“La ricchezza nazionale netta in Italia è distribuita in modo molto disomogeneo, con una concentrazione particolarmente marcata vero l’alto”. Il giudizio espresso dall’Ocse (Organizzazione per la Cooperazione e lo Sviluppo economico) non lascia spazio a equivoci: nel nostro Paese, la disuguaglianza tra i ricchi e i poveri si fa sempre più accentuata.
I dati dell’Ocse parlano chiaro: l’1% della nostra popolazione (quella più facoltosa) detiene il 14,3% della ricchezza netta dell’intero Paese, mentre il 40% più povero ne possiede solo il 4,9%. Più specificamente: il 20% degli italiani (i più ricchi) detiene il 61,6% della ricchezza, e il 20% appena al di sotto il 20,9%. Il restante 60% si deve accontentare del 17,4% della ricchezza nazionale, con appena lo 0,4% per il 20% più povero: in pratica, un pugno di briciole.
Ma anche tra i “paperoni”, ci sono delle differenze sono importanti: il 5% del campione più ricco ha, infatti, nella sua disponibilità il 32,1% della ricchezza netta nazionale. Una percentuale imbarazzante.
Ad allargare ulteriormente la disuguaglianza tra ricchi e poveri ci ha poi pensato la crisi: dal 2007 al 2011, infatti, la perdita di reddito dei più facoltosi si è fermata all’1%, mentre quella dei più squattrinati si è attestata al 4%. E a subirne maggiormente le conseguenze sono stati gli under 18 – il cui tasso di povertà, pari al 17%, ha superato di 4 punti percentuale la media Ocse – e i giovani di età compresa tra i 18 e i 25 anni, con un tasso di povertà del 14,7% (+0,9% rispetto la media Ocse).
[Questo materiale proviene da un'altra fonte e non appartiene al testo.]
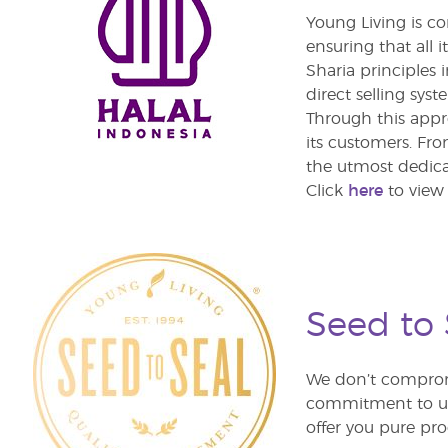
Young Living is c
ensuring that all 
Sharia principles 
direct selling syst
Through this appr
its customers. Fro
the utmost dedica
Click
here
to view 
Seed to
We don’t comprom
commitment to unm
offer you pure pro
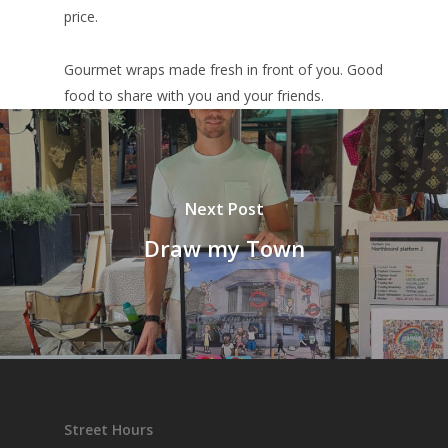
price.
Gourmet wraps made fresh in front of you. Good
food to share with you and your friends.
Next Post
Draw my Town
Street Hours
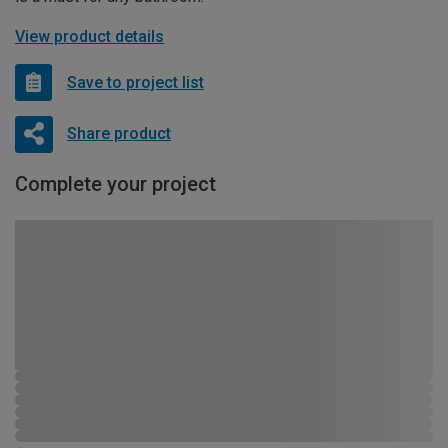
View product details
Save to project list
Share product
Complete your project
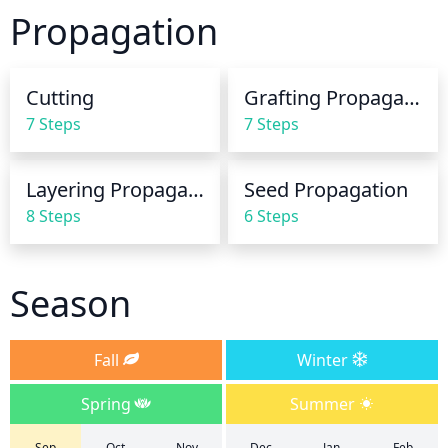
The soil should be allowed to dry out slightly 
Propagation
between waterings. Avoid overwatering, which can 
cause the roots to rot.
Cutting
Grafting Propagation
7 Steps
7 Steps
Layering Propagation
Seed Propagation
8 Steps
6 Steps
Season
Fall
Winter
Spring
Summer
Sep
Oct
Nov
Dec
Jan
Feb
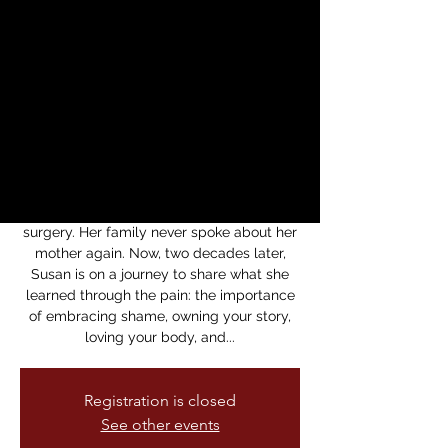
Intergenerational
Healing with Susan
Lieu
Thu, May 29
  |  
Medicine For Nightmares
Bookstore
When Susan Lieu was 11 years old, she
lost her mother to a botched plastic
surgery. Her family never spoke about her
mother again. Now, two decades later,
Susan is on a journey to share what she
learned through the pain: the importance
of embracing shame, owning your story,
loving your body, and...
Registration is closed
See other events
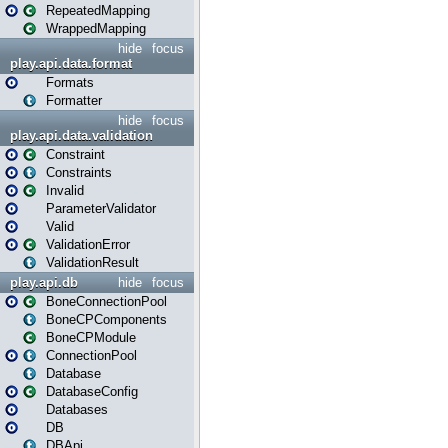
RepeatedMapping
WrappedMapping
hide
focus
play.api.data.format
Formats
Formatter
hide
focus
play.api.data.validation
Constraint
Constraints
Invalid
ParameterValidator
Valid
ValidationError
ValidationResult
play.api.db
hide
focus
BoneConnectionPool
BoneCPComponents
BoneCPModule
ConnectionPool
Database
DatabaseConfig
Databases
DB
DBApi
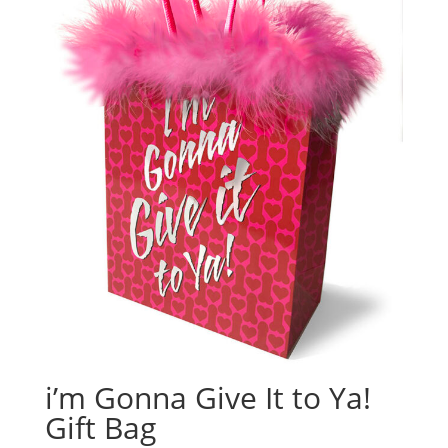
i’m Gonna Give It to Ya!
Gift Bag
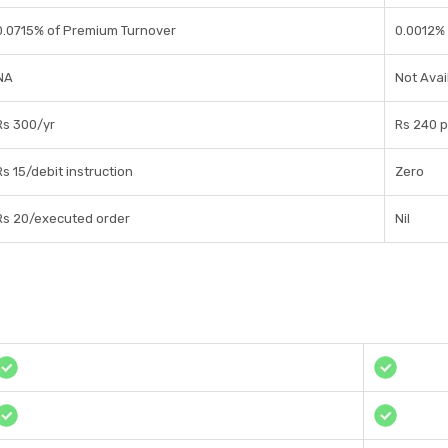
0.0715% of Premium Turnover
0.0012% 
NA
Not Avai
Rs 300/yr
Rs 240 
Rs 15/debit instruction
Zero
Rs 20/executed order
Nil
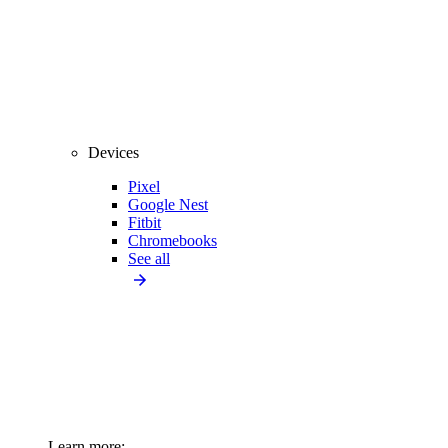
Devices
Pixel
Google Nest
Fitbit
Chromebooks
See all
Learn more:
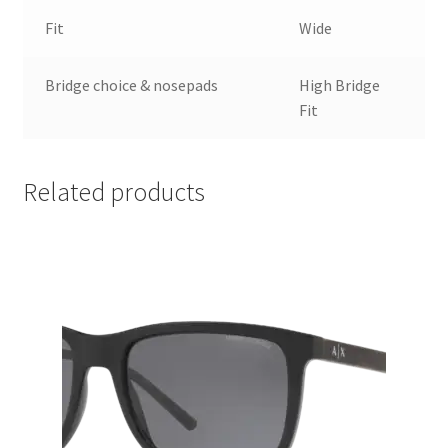
Fit
Wide
Bridge choice & nosepads
High Bridge
Fit
Related products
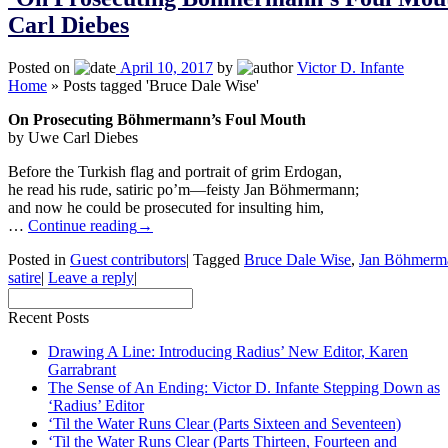
Carl Diebes
Posted on
April 10, 2017
by
Victor D. Infante
Home
»
Posts tagged 'Bruce Dale Wise'
On Prosecuting Böhmermann’s Foul Mouth
by Uwe Carl Diebes
Before the Turkish flag and portrait of grim Erdogan,
he read his rude, satiric po’m—feisty Jan Böhmermann;
and now he could be prosecuted for insulting him,
…
Continue reading
→
Posted in
Guest contributors
|
Tagged
Bruce Dale Wise
,
Jan Böhmerm
satire
|
Leave a reply
|
Recent Posts
Drawing A Line: Introducing Radius’ New Editor, Karen
Garrabrant
The Sense of An Ending: Victor D. Infante Stepping Down as
‘Radius’ Editor
‘Til the Water Runs Clear (Parts Sixteen and Seventeen)
‘Til the Water Runs Clear (Parts Thirteen, Fourteen and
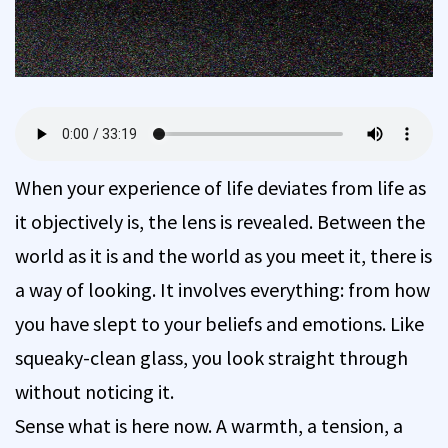
When your experience of life deviates from life as
it objectively is, the lens is revealed. Between the
world as it is and the world as you meet it, there is
a way of looking. It involves everything: from how
you have slept to your beliefs and emotions. Like
squeaky-clean glass, you look straight through
without noticing it.
Sense what is here now. A warmth, a tension, a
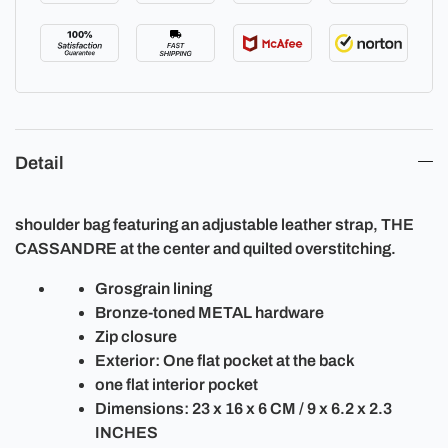
Detail
shoulder bag featuring an adjustable leather strap, THE
CASSANDRE at the center and quilted overstitching.
Grosgrain lining
Bronze-toned METAL hardware
Zip closure
Exterior: One flat pocket at the back
one flat interior pocket
Dimensions: 23 x 16 x 6 CM / 9 x 6.2 x 2.3
INCHES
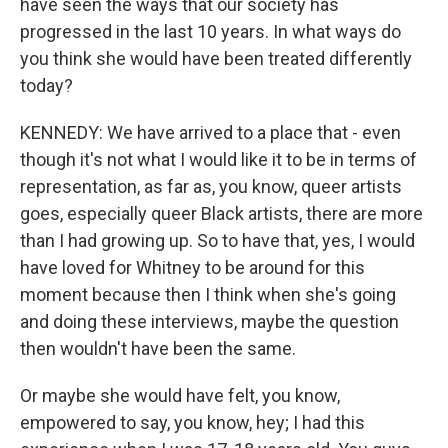
have seen the ways that our society has
progressed in the last 10 years. In what ways do
you think she would have been treated differently
today?
KENNEDY: We have arrived to a place that - even
though it's not what I would like it to be in terms of
representation, as far as, you know, queer artists
goes, especially queer Black artists, there are more
than I had growing up. So to have that, yes, I would
have loved for Whitney to be around for this
moment because then I think when she's going
and doing these interviews, maybe the question
then wouldn't have been the same.
Or maybe she would have felt, you know,
empowered to say, you know, hey; I had this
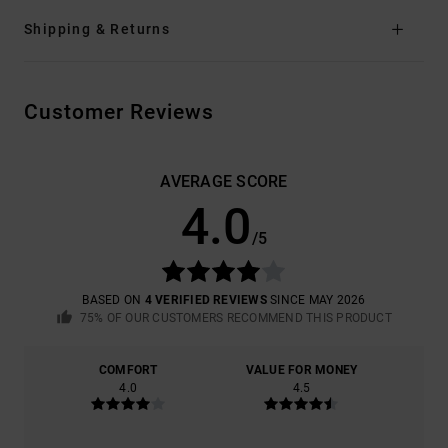
Shipping & Returns
Customer Reviews
AVERAGE SCORE
4.0
/5
BASED ON
4 VERIFIED REVIEWS
SINCE MAY 2026
75% OF OUR CUSTOMERS RECOMMEND THIS PRODUCT
COMFORT
VALUE FOR MONEY
4.0
4.5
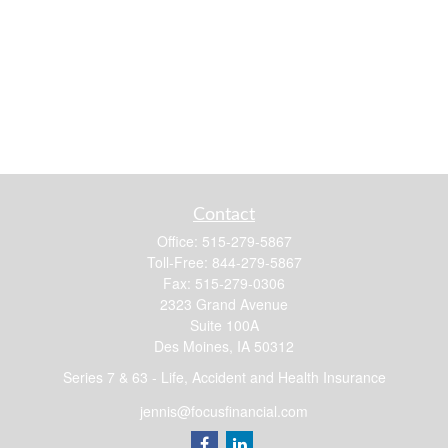
Contact
Office:
515-279-5867
Toll-Free:
844-279-5867
Fax:
515-279-0306
2323 Grand Avenue
Suite 100A
Des Moines,
IA
50312
Series 7 & 63 - Life, Accident and Health Insurance
jennis@focusfinancial.com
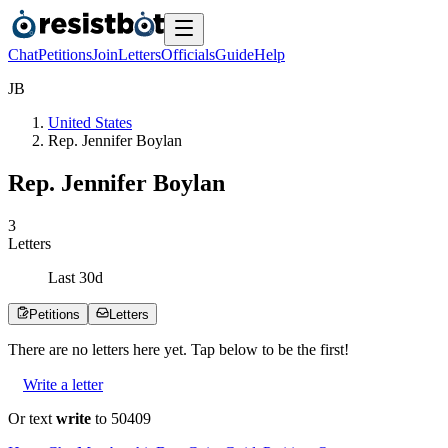
Chat
Petitions
Join
Letters
Officials
Guide
Help
J
B
United States
Rep. Jennifer Boylan
Rep. Jennifer Boylan
3
Letters
Last
30
d
Petitions
Letters
There are no
letters
here yet. Tap below to be the first!
Write a letter
Or text
write
to 50409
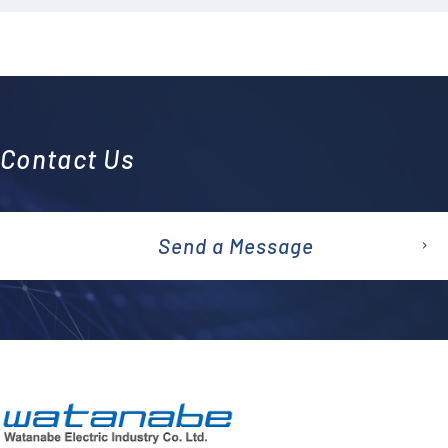
Contact Us
Send a Message
emai
l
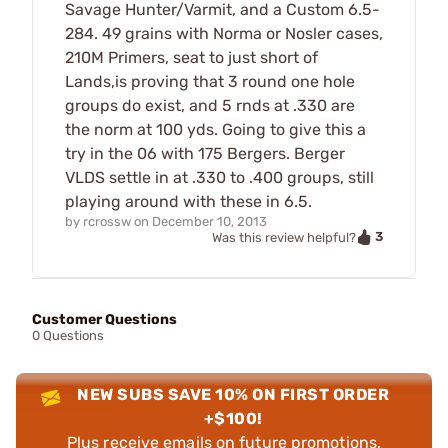
Savage Hunter/Varmit, and a Custom 6.5-
284. 49 grains with Norma or Nosler cases,
210M Primers, seat to just short of
Lands,is proving that 3 round one hole
groups do exist, and 5 rnds at .330 are
the norm at 100 yds. Going to give this a
try in the 06 with 175 Bergers. Berger
VLDS settle in at .330 to .400 groups, still
playing around with these in 6.5.
by
rcrossw
on
December 10, 2013
3
Was this review helpful?
Customer Questions
0 Questions
NEW SUBS SAVE 10% ON FIRST ORDER
+$100!
Plus receive emails on future promotions,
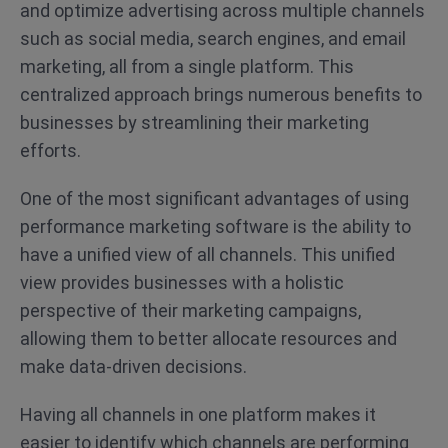
and optimize advertising across multiple channels
such as social media, search engines, and email
marketing, all from a single platform. This
centralized approach brings numerous benefits to
businesses by streamlining their marketing
efforts.
One of the most significant advantages of using
performance marketing software is the ability to
have a unified view of all channels. This unified
view provides businesses with a holistic
perspective of their marketing campaigns,
allowing them to better allocate resources and
make data-driven decisions.
Having all channels in one platform makes it
easier to identify which channels are performing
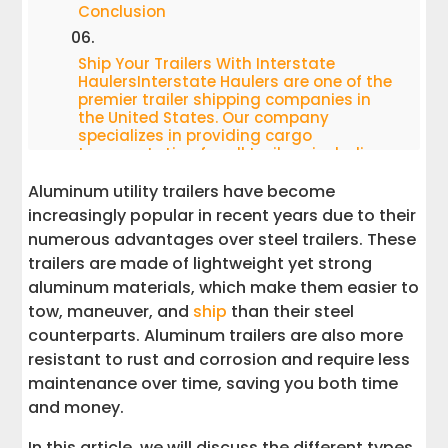
Conclusion
Ship Your Trailers With Interstate
HaulersInterstate Haulers are one of the
premier trailer shipping companies in
the United States. Our company
specializes in providing cargo
transportation for all trailers, including
aluminum ones.
Aluminum utility trailers have become
increasingly popular in recent years due to their
numerous advantages over steel trailers. These
trailers are made of lightweight yet strong
aluminum materials, which make them easier to
tow, maneuver, and
ship
than their steel
counterparts. Aluminum trailers are also more
resistant to rust and corrosion and require less
maintenance over time, saving you both time
and money.
In this article, we will discuss the different types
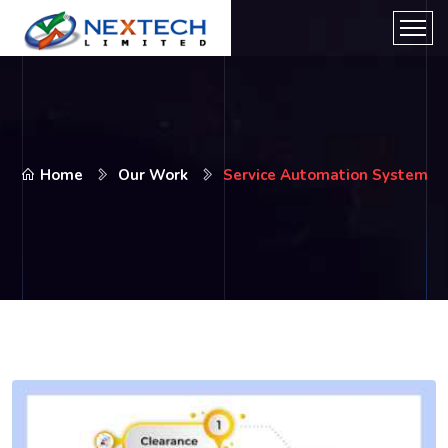
Home
Our Work
Service Automation System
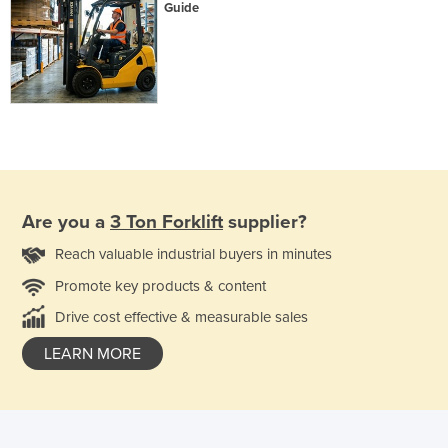
Guide
Are you a
3 Ton Forklift
supplier?
Reach valuable industrial buyers in minutes
Promote key products & content
Drive cost effective & measurable sales
LEARN MORE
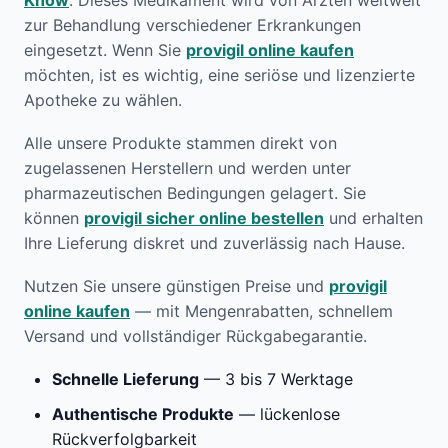
Know
. Dieses Medikament wird von Ärzten weltweit
zur Behandlung verschiedener Erkrankungen
eingesetzt. Wenn Sie
provigil online kaufen
möchten, ist es wichtig, eine seriöse und lizenzierte
Apotheke zu wählen.
Alle unsere Produkte stammen direkt von
zugelassenen Herstellern und werden unter
pharmazeutischen Bedingungen gelagert. Sie
können
provigil sicher online bestellen
und erhalten
Ihre Lieferung diskret und zuverlässig nach Hause.
Nutzen Sie unsere günstigen Preise und
provigil
online kaufen
— mit Mengenrabatten, schnellem
Versand und vollständiger Rückgabegarantie.
Schnelle Lieferung
— 3 bis 7 Werktage
Authentische Produkte
— lückenlose
Rückverfolgbarkeit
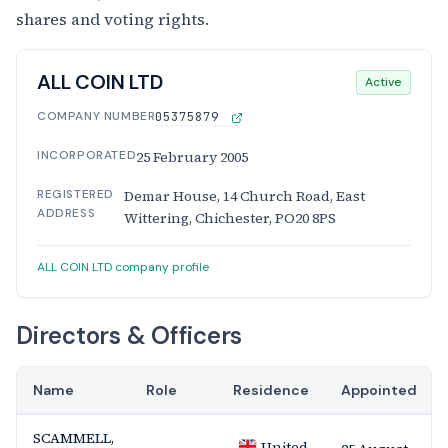
shares and voting rights.
ALL COIN LTD
Active
COMPANY NUMBER
05375879
INCORPORATED
25 February 2005
REGISTERED
Demar House, 14 Church Road, East
ADDRESS
Wittering, Chichester, PO20 8PS
ALL COIN LTD company profile
Directors & Officers
Name
Role
Residence
Appointed
SCAMMELL,
United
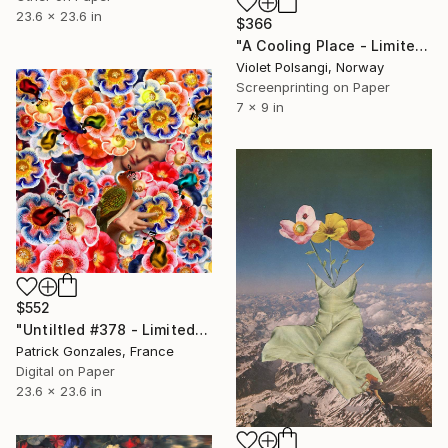
23.6 x 23.6 in
$366
"A Cooling Place - Limited Edition of 50" Print
Violet Polsangi, Norway
Screenprinting on Paper
7 x 9 in
$552
"Untiltled #378 - Limited Edition of 30" Print
Patrick Gonzales, France
Digital on Paper
23.6 x 23.6 in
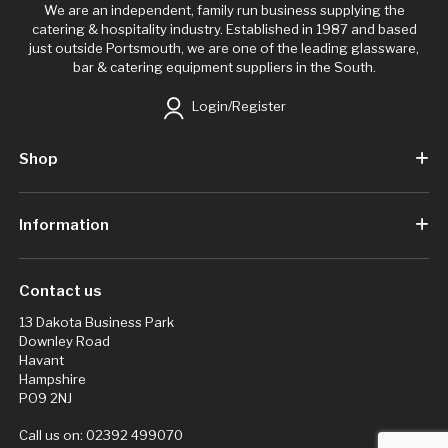
We are an independent, family run business supplying the
catering & hospitality industry. Established in 1987 and based
just outside Portsmouth, we are one of the leading glassware,
bar & catering equipment suppliers in the South.
Login/Register
Shop
Information
Contact us
13 Dakota Business Park
Downley Road
Havant
Hampshire
PO9 2NJ
Call us on:
02392 499070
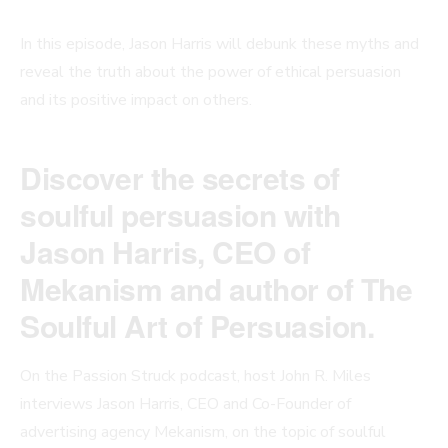
In this episode, Jason Harris will debunk these myths and
reveal the truth about the power of ethical persuasion
and its positive impact on others.
Discover the secrets of
soulful persuasion with
Jason Harris, CEO of
Mekanism and author of The
Soulful Art of Persuasion.
On the Passion Struck podcast, host John R. Miles
interviews Jason Harris, CEO and Co-Founder of
advertising agency Mekanism, on the topic of soulful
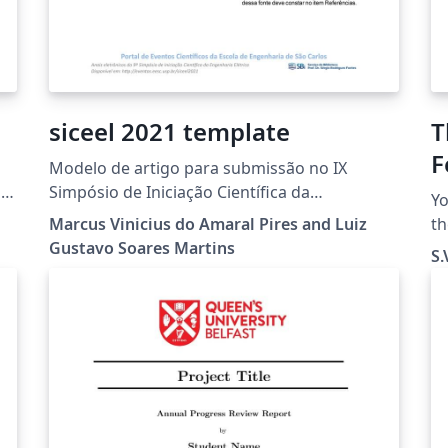
siceel 2021 template
T
F
Modelo de artigo para submissão no IX
Simpósio de Iniciação Científica da
Yo
Engenharia Elétrica (IX SICEEL) realizado
Marcus Vinicius do Amaral Pires and Luiz
th
durante a Semana de integração da
Gustavo Soares Martins
e
S.
Engenharia Elétrica (SIEEL), em parceria com a
use t
Universidade Federal de São Carlos (UFSCar) e
wa
Universidade de São Paulo (USP)
cr
Th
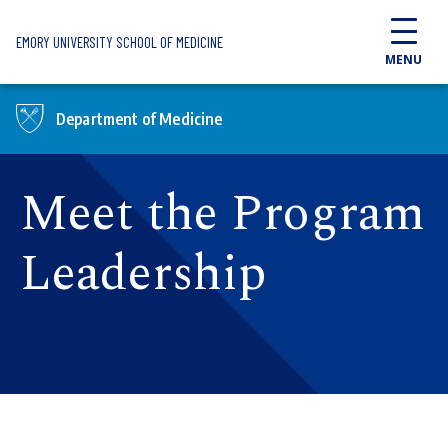
Skip to main content
EMORY UNIVERSITY SCHOOL OF MEDICINE
MENU
Department of Medicine
Meet the Program
Leadership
Stanno male, ovviamente, anche i disoccupati, il cui tasso di povertà si attesta al 38,6%, e i lavoratori atipici con il 26,6%, mentre il tasso di povertà dei lavoratori stabili non raggiunge il 5,5%.
Ma nonostante la netta disuguaglianza tra ricchi e poveri faccia profilare una situazione poco rosea, il nostro Paese è quello che vanta la minor quota di famiglie indebitate: solo il 25,2%. Molto peggio di noi stanno le famiglie francesi (il 46,8% delle quali ha contratto un debito), quelle tedesche (47,4%), quelle britanniche (50,3%) e quelle americane (75,2%).